[START OF Given text]

Barnes & Noble Classics
Community ReviewsSee all
"A Classic for a reason, what a great idea to explore in a short and sweet format (reads very much like a play, imo). Though I sure get bored with the aristocratic going to other people’s houses theme that continuously shows up in so many classics."
"I really didn't like this book. I easily would have DNF'd it if I didn't have to read it for my English class but because I did, I ended up reading the entire thing. I was excited to read it too, a book that's widely acclaimed and has a plotline that on the outside sounds pretty interesting. Dorian Gray remaining youthful while a painting takes on his slowly degenerating morals and subsequent sins. But it didn't end up being what I thought it would be, it was mostly LOOONG talks about philosophy that wern't interesting in the slightest. For most of the book I was just struggling to concentrate which is never a good sign. I was so board and done by the time I got to parts that were semi-interesting it just didn't matter because I knew in a couple pages I'd be board again. Now I will say maybe I'm not at the age for this book and in 2o years I'll re-read it and find interest in all of the conversations but I think at most it's a 50/50 chance. Because I could understand enough of the conversations I just either didn't agree or didn't care about them. Next, I hated all the characters, I didn't get connected to a single one the entire book which is one of the pleasures of storytelling. I hated Dorian and everyone else as soon as they were introduced. Basil wasn't bad but he was too boring to actually connect with. Most of the characters were rich and lazy as hell and talked all day because they didn't actually need to do anything meaningful with their lives. They act superior and snooty and because that's the only thing you see, I don't understand how anyone likes this book. I don't care about their conversations and parties, it was all boring. The writing is pretty good and fancy, but I don't actually get anything from the words. I don't see how this book could have been made better which is something I always consider when I have problems with a book. I think so much would have to be changed for me to enjoy this book it would be a entirely different book. "

[END OF Given text]

▸ **Short problem 1**
Render the plant catalog rows as a Markdown table with the columns Line and Entry, numbering each row and leaving out blank lines. Begin at the first line of those rows and stop after the line that contains "collection date: 1825".

[START OF Records provided]

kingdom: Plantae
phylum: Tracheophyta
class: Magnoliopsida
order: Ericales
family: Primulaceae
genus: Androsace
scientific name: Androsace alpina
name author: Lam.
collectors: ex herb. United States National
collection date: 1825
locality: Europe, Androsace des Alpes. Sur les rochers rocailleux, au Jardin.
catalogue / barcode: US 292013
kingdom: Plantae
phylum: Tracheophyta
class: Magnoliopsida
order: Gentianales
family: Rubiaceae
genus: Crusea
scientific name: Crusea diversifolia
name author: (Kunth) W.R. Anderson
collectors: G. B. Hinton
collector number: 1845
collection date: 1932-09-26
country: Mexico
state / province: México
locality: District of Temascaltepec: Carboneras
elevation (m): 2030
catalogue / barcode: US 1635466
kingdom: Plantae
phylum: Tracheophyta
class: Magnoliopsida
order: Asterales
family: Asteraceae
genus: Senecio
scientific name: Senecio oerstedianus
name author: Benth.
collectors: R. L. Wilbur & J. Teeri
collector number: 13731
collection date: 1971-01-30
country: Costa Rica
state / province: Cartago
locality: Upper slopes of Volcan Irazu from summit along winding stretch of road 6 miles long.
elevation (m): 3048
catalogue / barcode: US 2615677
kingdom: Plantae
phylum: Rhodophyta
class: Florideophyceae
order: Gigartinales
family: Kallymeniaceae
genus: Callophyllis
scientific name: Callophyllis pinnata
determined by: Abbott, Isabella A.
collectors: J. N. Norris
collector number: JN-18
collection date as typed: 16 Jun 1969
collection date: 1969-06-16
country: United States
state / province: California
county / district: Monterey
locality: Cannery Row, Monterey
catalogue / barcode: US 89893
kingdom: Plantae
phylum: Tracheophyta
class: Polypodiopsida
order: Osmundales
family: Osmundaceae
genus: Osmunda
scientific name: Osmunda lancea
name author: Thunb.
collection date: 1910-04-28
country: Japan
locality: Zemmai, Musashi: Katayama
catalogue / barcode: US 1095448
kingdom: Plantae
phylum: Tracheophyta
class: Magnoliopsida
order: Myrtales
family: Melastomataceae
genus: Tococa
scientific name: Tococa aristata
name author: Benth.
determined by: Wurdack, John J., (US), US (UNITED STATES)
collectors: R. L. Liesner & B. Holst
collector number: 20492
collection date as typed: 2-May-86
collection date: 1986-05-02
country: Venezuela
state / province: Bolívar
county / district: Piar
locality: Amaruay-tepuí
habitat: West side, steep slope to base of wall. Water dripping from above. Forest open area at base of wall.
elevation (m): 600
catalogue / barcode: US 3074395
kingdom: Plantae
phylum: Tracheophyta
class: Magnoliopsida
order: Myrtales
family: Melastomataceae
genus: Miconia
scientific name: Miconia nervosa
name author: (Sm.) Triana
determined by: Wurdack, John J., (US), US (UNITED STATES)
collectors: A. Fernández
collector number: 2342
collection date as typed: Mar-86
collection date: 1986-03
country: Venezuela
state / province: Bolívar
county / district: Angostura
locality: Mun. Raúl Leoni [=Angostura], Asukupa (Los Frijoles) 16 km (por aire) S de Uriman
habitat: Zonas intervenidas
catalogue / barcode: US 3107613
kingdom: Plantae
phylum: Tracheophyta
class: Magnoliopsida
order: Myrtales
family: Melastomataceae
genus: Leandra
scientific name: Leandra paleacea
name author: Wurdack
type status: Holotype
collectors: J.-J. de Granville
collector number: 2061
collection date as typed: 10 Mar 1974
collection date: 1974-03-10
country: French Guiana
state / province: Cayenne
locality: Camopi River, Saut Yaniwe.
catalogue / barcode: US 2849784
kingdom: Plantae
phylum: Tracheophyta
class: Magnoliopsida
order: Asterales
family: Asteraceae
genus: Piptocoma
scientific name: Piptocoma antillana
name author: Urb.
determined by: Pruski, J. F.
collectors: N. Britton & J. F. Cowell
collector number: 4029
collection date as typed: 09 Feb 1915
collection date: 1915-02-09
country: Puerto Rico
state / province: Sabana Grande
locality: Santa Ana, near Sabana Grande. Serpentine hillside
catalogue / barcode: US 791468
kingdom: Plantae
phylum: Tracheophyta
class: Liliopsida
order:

[END OF Records provided]

▸ **Short problem 2**
Write what comes next in the reader reviews of The Picture of Dorian Gray, starting after the last sentence shown.

▸ **Final result 1**
| Line | Entry |
|---|---|
| 1 | kingdom: Plantae |
| 2 | phylum: Tracheophyta |
| 3 | class: Magnoliopsida |
| 4 | order: Ericales |
| 5 | family: Primulaceae |
| 6 | genus: Androsace |
| 7 | scientific name: Androsace alpina |
| 8 | name author: Lam. |
| 9 | collectors: ex herb. United States National |
| 10 | collection date: 1825 |

▸ **Final result 2**
"What a phenomenal read. There are quotes in this novel that will be in my head forever. It is a fantastic classic that is about morality, sin, and who we show to the world versus who we are. I was genuinely shocked at multiple points of the story. Oscar Wilde gives us all great reminders to choose your friends carefully, stay humble, and that your words have power to wound. "
"Ugh! Dorian Gray was the worst! But this was such a good read. Or listen. (I cheated and listened to half of it via audiobook lol.) I loved it. This is an attainable classic for those who wanna read classics but get bogged down by the old language. Full Disclosure though: I def skipped around the wordier bits :)"
"Don’t underestimate the allure of darkness, because even the purest hearts are drawn to it. That quote describes this book perfectly. Definitely made me hate philosophers and briefly Lord Henry. Henry is true face of misogyny, selfishness, absence of moral and most ethics. The mockery of true woman love and loyalty is discussing and degrading. Book really shows how one wrong person can poison even the purest hearts and souls. Definitely a dark and interesting take on philosophy, I feel like it was the point of the book all along. If you feel like having true food for though this is your book. 3.7 Start"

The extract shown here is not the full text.